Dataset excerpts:
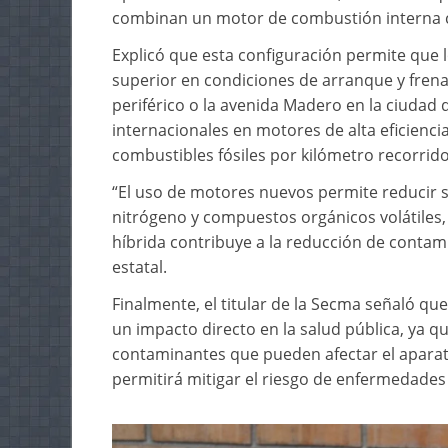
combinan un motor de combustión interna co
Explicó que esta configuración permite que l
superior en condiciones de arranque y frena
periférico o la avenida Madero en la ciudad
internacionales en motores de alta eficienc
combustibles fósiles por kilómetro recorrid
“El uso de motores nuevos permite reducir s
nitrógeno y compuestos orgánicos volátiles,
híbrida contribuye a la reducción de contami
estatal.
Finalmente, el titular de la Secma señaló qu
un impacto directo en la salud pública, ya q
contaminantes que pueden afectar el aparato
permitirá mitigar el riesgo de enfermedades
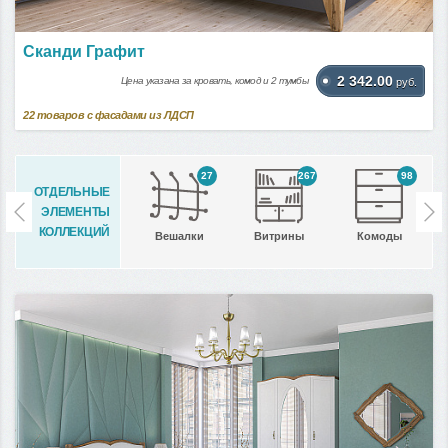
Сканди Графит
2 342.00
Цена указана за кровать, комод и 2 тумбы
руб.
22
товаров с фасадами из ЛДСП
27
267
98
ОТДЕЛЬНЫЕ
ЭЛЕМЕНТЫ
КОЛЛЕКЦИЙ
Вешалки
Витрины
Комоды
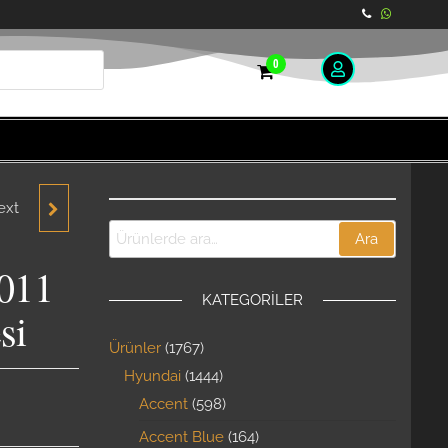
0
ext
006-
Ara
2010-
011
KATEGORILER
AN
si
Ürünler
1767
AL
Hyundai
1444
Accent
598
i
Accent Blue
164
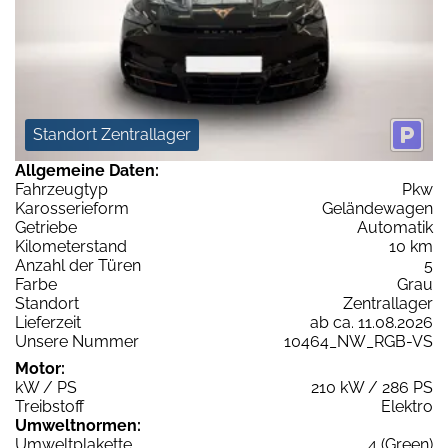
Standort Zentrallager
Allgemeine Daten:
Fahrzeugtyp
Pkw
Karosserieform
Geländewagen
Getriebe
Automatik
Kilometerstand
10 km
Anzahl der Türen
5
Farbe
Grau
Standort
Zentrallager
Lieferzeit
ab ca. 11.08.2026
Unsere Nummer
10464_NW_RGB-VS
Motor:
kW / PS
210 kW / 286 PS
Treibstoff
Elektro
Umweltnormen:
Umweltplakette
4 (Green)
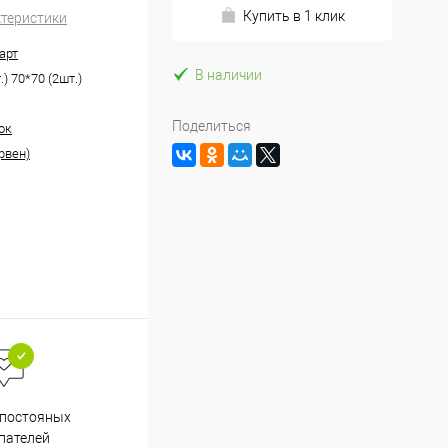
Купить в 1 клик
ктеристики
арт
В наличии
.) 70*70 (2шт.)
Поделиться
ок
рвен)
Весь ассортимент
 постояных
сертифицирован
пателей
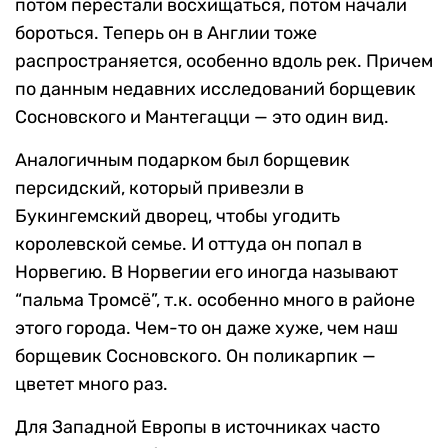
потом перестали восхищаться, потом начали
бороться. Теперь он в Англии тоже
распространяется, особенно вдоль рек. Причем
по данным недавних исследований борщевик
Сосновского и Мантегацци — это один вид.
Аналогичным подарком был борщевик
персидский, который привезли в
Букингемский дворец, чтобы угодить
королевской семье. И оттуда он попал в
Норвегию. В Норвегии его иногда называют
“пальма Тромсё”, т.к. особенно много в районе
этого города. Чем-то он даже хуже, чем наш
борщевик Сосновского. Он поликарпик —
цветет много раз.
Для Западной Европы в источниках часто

...

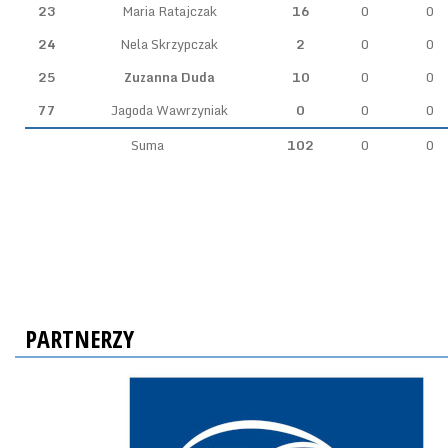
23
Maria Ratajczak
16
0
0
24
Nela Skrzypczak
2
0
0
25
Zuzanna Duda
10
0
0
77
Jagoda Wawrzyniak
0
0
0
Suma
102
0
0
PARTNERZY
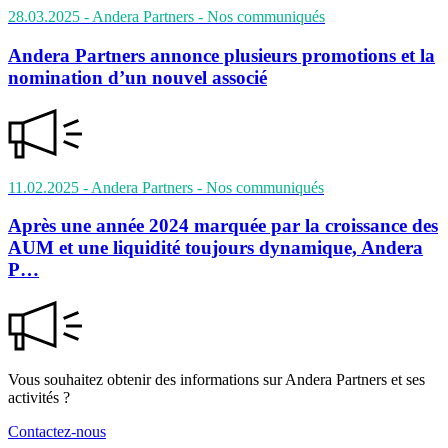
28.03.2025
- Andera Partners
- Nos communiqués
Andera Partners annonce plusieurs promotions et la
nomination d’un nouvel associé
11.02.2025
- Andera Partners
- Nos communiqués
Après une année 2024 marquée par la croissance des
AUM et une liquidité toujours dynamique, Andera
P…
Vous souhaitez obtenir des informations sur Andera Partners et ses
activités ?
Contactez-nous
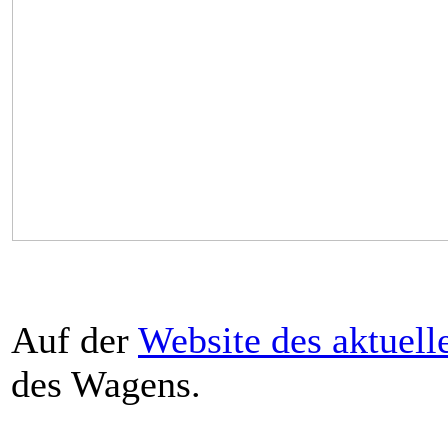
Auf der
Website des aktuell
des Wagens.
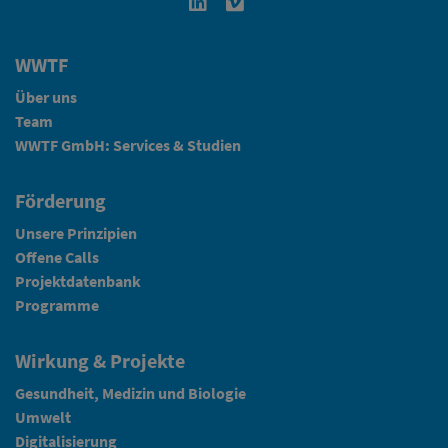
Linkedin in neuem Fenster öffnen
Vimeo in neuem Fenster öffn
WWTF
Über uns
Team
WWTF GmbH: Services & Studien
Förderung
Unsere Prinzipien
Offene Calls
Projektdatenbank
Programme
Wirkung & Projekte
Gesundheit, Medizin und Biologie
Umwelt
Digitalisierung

* * *

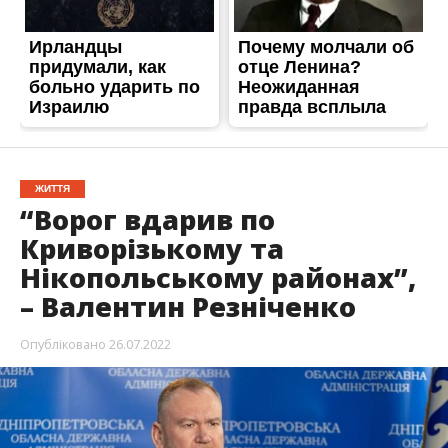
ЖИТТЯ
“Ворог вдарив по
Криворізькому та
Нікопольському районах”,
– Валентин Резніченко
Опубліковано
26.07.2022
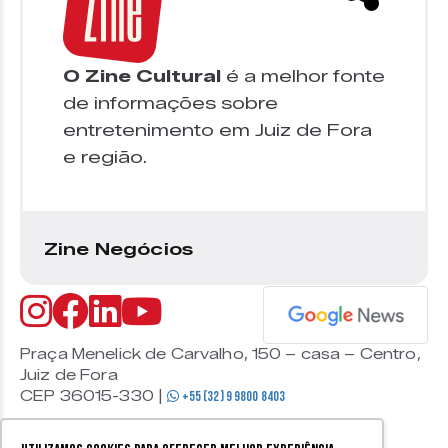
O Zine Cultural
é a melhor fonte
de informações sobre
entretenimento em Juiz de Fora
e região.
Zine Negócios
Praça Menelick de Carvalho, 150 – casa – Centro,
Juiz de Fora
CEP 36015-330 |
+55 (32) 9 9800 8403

• [WHAT THE TASK ASKS]:
Give back the records above exactly, limited to the lines between the one holding "борщевик Сосновского. Он поликарпик —" and the one holding "Для Западной Европы в источниках часто", inclusive.

• [ANSWER AREA]:
борщевик Сосновского. Он поликарпик —
цветет много раз.
Для Западной Европы в источниках часто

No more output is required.